ASSIGNED TASK.
Copy nothing but the lines below running from the line containing "One object in" through the line containing "Check the junctions", both end lines included.

TASK MATERIAL.
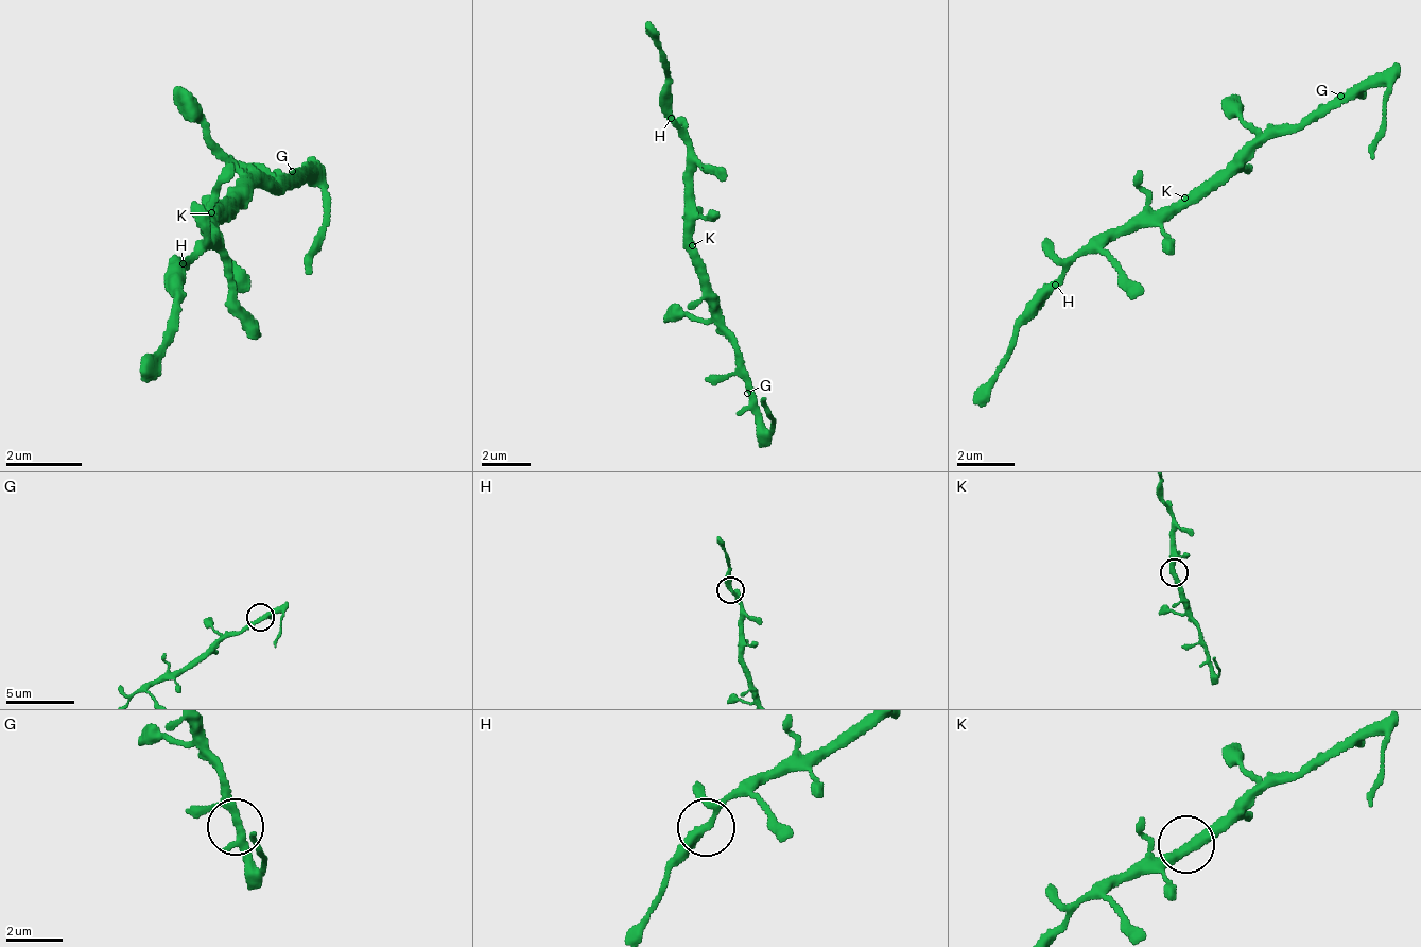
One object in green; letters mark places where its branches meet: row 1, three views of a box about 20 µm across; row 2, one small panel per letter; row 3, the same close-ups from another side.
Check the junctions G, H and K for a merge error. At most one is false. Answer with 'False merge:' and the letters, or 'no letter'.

...

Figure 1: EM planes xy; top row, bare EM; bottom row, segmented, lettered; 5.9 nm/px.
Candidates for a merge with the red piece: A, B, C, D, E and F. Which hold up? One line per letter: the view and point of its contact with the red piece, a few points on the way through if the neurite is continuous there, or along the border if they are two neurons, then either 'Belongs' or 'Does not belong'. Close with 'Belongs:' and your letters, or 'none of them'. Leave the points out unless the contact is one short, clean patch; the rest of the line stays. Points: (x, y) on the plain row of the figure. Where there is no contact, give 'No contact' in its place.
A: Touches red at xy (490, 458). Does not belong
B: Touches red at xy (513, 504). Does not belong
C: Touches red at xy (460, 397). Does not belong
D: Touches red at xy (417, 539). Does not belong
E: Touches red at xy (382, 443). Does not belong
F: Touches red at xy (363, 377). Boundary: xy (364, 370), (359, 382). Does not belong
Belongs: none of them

ANSWER AREA.
One object in green; letters mark places where its branches meet: row 1, three views of a box about 20 µm across; row 2, one small panel per letter; row 3, the same close-ups from another side.
Check the junctions G, H and K for a merge error. At most one is false. Answer with 'False merge:' and the letters, or 'no letter'.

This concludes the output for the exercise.